“Why should I read the product documentation?”
Let’s be honest: Have you ever read product documentation, for example the instructions manual when starting with a new TV, a new game, or new software?
Personally, I don’t know anyone who reads the manual before diving into the unknown. In an ideal world, you expect that you will NOT need the doc. You expect the menus will be intuitive enough. And, indeed, with a bit of luck, you can go on quite far before getting stuck.
Unfortunately, someday you may face an issue, don’t worry, it happens to everyone. This is the time when you frantically look for salvation in any kind of text help. The last resort will be to call Customer Support, but this is the last thing that you want to do.
Whatever the product, users often have varied backgrounds. They have different usage, expectations, and habits; they don’t need the same information at the same time and with the same detail. Therefore, managing product documentation is not as easy as one could think.
Product doc is a product in itself
Writers do not make long enumerations of product features anymore (well, they should not). As for any “consumer product”, the doc follows marketing rules: Users expect to get the right guide at the right moment, at the right place, and with the expected quality. All of them are challenges.
There is indeed an actual content strategy for user manuals and other help content:
- Identify your user
- Define your user’s goals
- Create use cases for the product
- Identify the correct delivery formats
- Create content that is an appropriate scope and at the right level of detail.
Product knowledge is not enough. The content strategy requires knowing the audience as well.
Let’s consider the level of detail. Any user guide should be adapted to beginners, who will want to quickly use the main features of their new product, and to advanced users who want to make deep use of the product and make the best of it.
On many occasions, you need help in a precise use case (“Can I display this field in pink ?”). And you need an answer, now, easily, efficiently. You will not browse discouraging long pages.
In the end, the challenge is worth being considered: When you can’t find the information you need, or not fast enough, you may simply give up on the feature you wanted to use, or even more, abandon the whole product. As a mother of two teens, I must admit that without their help I may have never used my new smartphone…
Documentation 2.0: The doc is everywhere
So product documentation is still key in Product adoption. However, the formats have changed. Forget the 500 pages of user manuals. Keep the books for literature. The doc is more and more virtual.
You seldom have thick manuals, they are replaced with a link to the provider’s website, even for your new vacuum cleaner. More and more the help text is online, and this enables it to be more contextual, right when and where you need it, and it can be translated on demand.
Recent technologies such as WalkMeTM and chatbots provide contextual tooltips and assistants. You benefit from new tools at your fingertip, focused on your current task, which makes any interface more intuitive and user-friendly.

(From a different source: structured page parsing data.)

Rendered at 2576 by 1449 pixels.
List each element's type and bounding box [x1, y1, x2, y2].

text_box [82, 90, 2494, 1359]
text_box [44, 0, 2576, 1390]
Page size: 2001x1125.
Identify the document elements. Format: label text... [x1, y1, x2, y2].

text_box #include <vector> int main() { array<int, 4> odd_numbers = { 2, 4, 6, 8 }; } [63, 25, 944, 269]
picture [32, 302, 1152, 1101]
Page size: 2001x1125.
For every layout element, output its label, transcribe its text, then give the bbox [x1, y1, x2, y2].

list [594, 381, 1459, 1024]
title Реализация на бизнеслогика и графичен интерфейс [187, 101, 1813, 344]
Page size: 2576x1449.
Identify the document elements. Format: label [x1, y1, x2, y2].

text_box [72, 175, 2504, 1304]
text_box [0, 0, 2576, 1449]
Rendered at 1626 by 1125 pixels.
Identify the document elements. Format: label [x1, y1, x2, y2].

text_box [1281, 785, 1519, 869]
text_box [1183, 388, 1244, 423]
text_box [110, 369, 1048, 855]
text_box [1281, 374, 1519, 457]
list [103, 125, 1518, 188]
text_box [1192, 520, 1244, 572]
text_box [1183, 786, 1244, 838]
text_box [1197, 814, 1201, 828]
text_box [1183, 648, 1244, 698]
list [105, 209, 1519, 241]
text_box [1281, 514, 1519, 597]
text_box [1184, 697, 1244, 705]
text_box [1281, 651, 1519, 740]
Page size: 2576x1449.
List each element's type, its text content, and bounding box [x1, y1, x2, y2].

Help content is even coming to you before you ask for it: You probably have seen a What’s new? window popping up when logging into your favorite website or app (and maybe more often than you would like).
You just acknowledge and close the window. But the mission is accomplished. You know that with a click you will get help.
The doc is now like a good friend: Reliable but not cumbersome. “ I am here, just call me if you need anything”.